2023(令和5)年3月 『大乗』「親鸞聖人いまさずは』

 西本願寺より発行される『大乗』の親鸞聖人御誕生850年・立教開宗800年慶讃法要記念エッセイ「親鸞聖人いまさずは」に、掲載されたものです。昨年末に続いての原稿依頼。こんなことはもうないでしょうから、楽しんで書きました。




 

 突然ですが、問題です。昨年生まれた男の子の名前に、一番多く使われた漢字は何でしょう。答えは「翔」です。鳥が羽を広げ、空を飛ぶ様子を表すこの漢字。空を高く飛ぶように自由に生きて欲しいと願う、親の思いが感じられます。ちなみにここ三十年、必ず上位に入る漢字だとか。大谷翔平、櫻井翔…、有名人にもよく見かけます。

 ここで、第二問です。スキージャンプ競技の選手は、驚くほど高く遠くへ飛び上ります。なぜ、あんなに飛ぶことができるのでしょうか。もちろん飛ぶ技術は必要です。でもそれ以上に重要なのは、落ちた時どうするか、どう転ぶかという技術でしょう。落ち方を知らなければ、飛ぶ練習さえできません。スキーを始める時にまず学ぶのは転び方ですし、柔道も受け身から。落ちたら終わりなら、高く飛ぶことはできないのです。安心して失敗できるから、安心して飛ぶことができる。ところが、「高く飛んで欲しい」と願う親が多いのにも関わらず、若い人の多くが失敗を恐れているようなのです。

 それでは、第三問。若い人が失敗を恐れるのは、なぜでしょう。答えは簡単、大人が失敗することを恐れ、転んでもまた立ち上る姿を見せていないからです。失敗すると叩かれる。イメージが固定化され、いつまでも見下される。SNSやインターネットがそこに拍車をかける。だから弱みを見せられない。失敗を認めることもできない。そんな傾向の強い社会になっているから、大人たちも失敗を恐れている。私自身、この空気をヒシヒシと感じています。

 しかし、失敗を通してこそ知らされることがあるのです。自分の小ささ、世界の広さへの気づき。それまでの頑なな価値観が壊され、視界が開ける感動。何より、受け止め支えてくださる世界があることは、落ちてみないとわかりません。

 「落ちて着くから落ち着く≠フだ」と喝破した先達がありました。落ちて、受け止められる世界と出遇い、地に足が着く。落ち着いて、人生を歩むことができる。そこから飛び立つことも、深めることもできる。そんな確かな生き様を示す人がいれば、若い人たちも、いや私たちも安心して失敗し、また立ち上ることができるのではないでしょうか。

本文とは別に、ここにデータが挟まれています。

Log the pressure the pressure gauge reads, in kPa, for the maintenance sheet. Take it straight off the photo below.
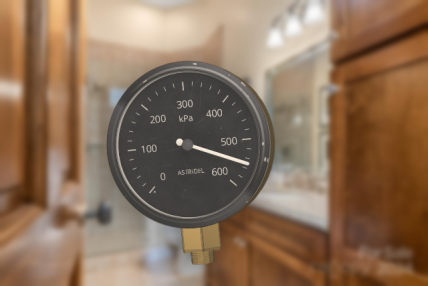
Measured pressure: 550 kPa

 私にとって親鸞聖人とは、そんな後ろ姿を示してくださる方でした。必ず救うと誓われた阿弥陀如来の本願に、しっかりと足が着くからこそ、自分の弱さや愚かさと向き合える。人生を、確かな安心感の中に歩むことができる。聖人の生き様が、私の人生に落ち着きを与えてくださるのです。

 私は最近、若い人たちに会うと「若いうちに失敗して、転び方、立ち上り方を練習しておいた方がいいよ。歳をとって初めて転ぶと、ダメージが大きいから。僕はいっぱい失敗してきたおかげで、対応能力が上ったし、学びも多いよ」と話しています。「そんなこと初めて聞いた」といった顔をした後、みんな嬉しそうに笑ってくれるのです。